- LISTED RECORDS
=== Begin Enclosure ===

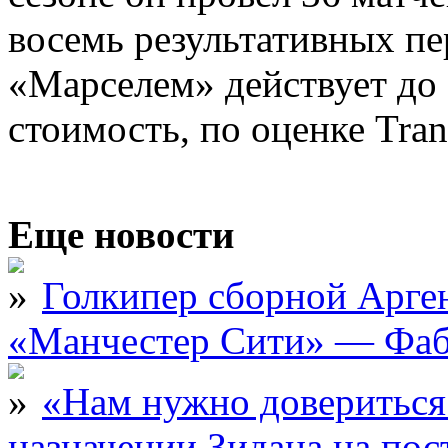
восемь результативных пе
«Марселем» действует до 
стоимость, по оценке Tran
Еще новости
Голкипер сборной Арге
«Манчестер Сити» — Фаб
«Нам нужно довериться
назначении Зидана на по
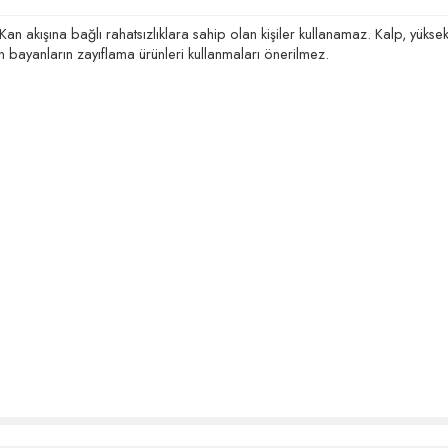
Kan akışına bağlı rahatsızlıklara sahip olan kişiler kullanamaz. Kalp, yüksek 
n bayanların zayıflama ürünleri kullanmaları önerilmez.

=== End Enclosure ===

- TASK ITEM
Return each line in the listing above that contains the string "bağlı", treating uppercase and lowercase as distinct.

- WRITTEN REPLY
Kan akışına bağlı rahatsızlıklara sahip olan kişiler kullanamaz. Kalp, yüksek 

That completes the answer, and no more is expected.